Your goal>
Return every line of the entries below that contains the word "many".

Data listing>
========================

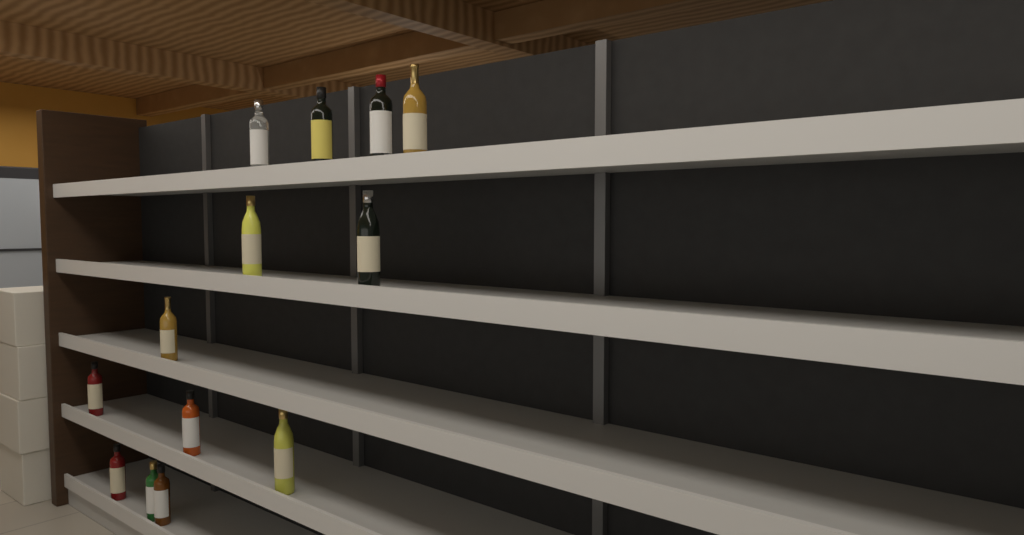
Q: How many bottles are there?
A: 13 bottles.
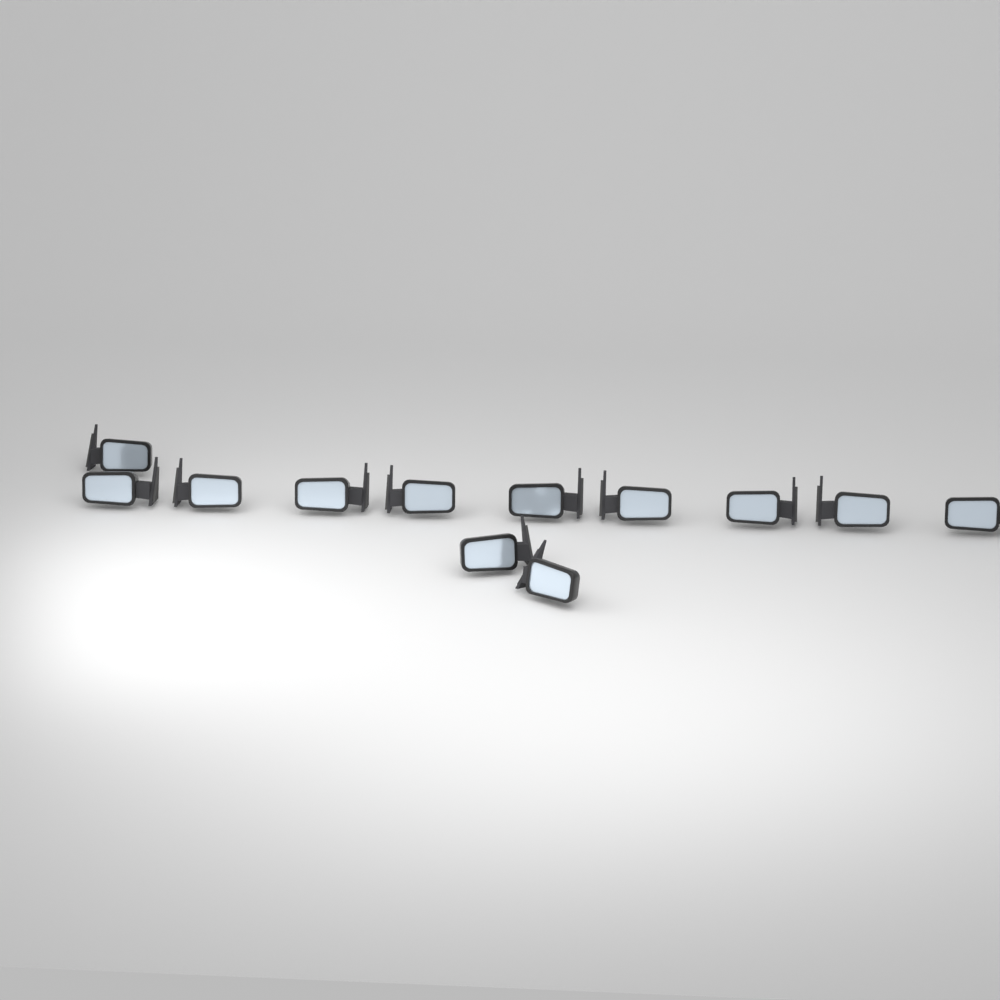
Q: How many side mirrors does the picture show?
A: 12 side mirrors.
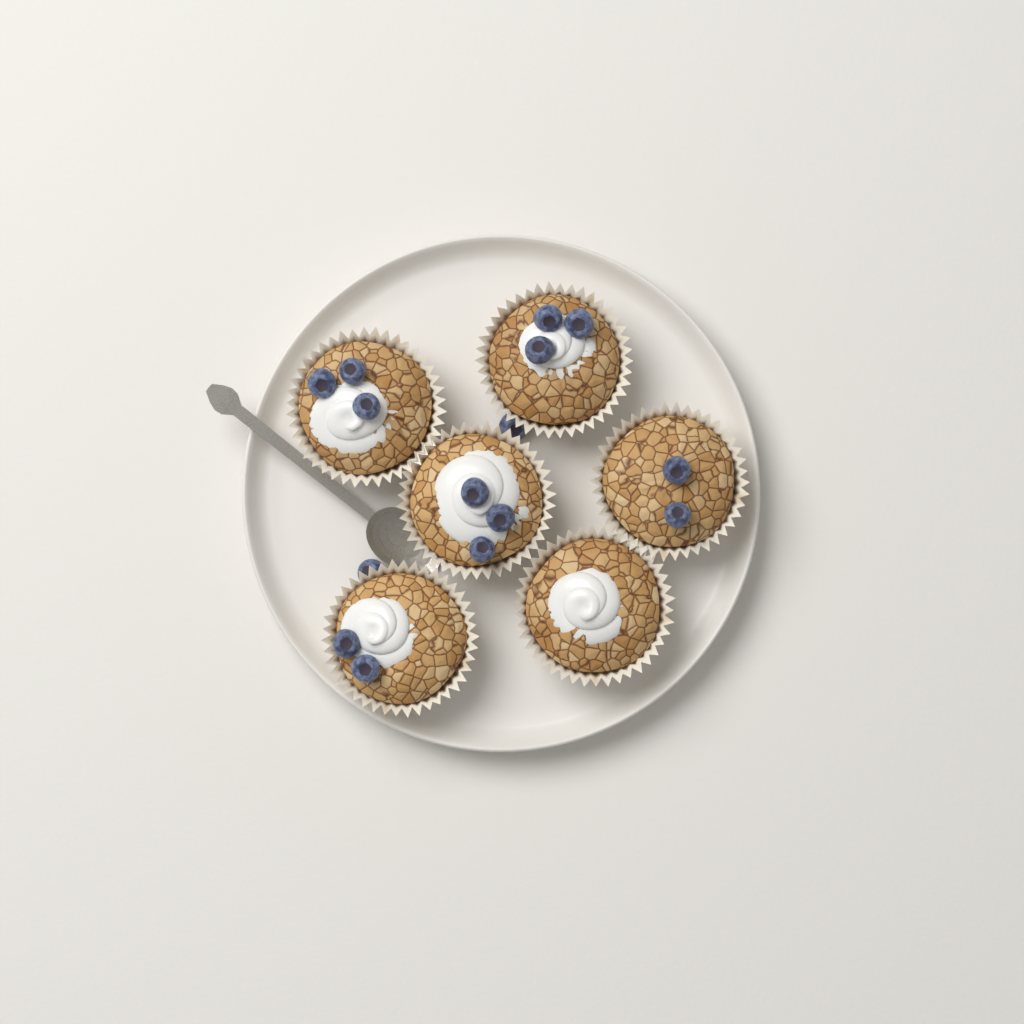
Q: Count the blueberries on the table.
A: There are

========================

Complete response>
Q: How many bottles are there?
Q: How many side mirrors does the picture show?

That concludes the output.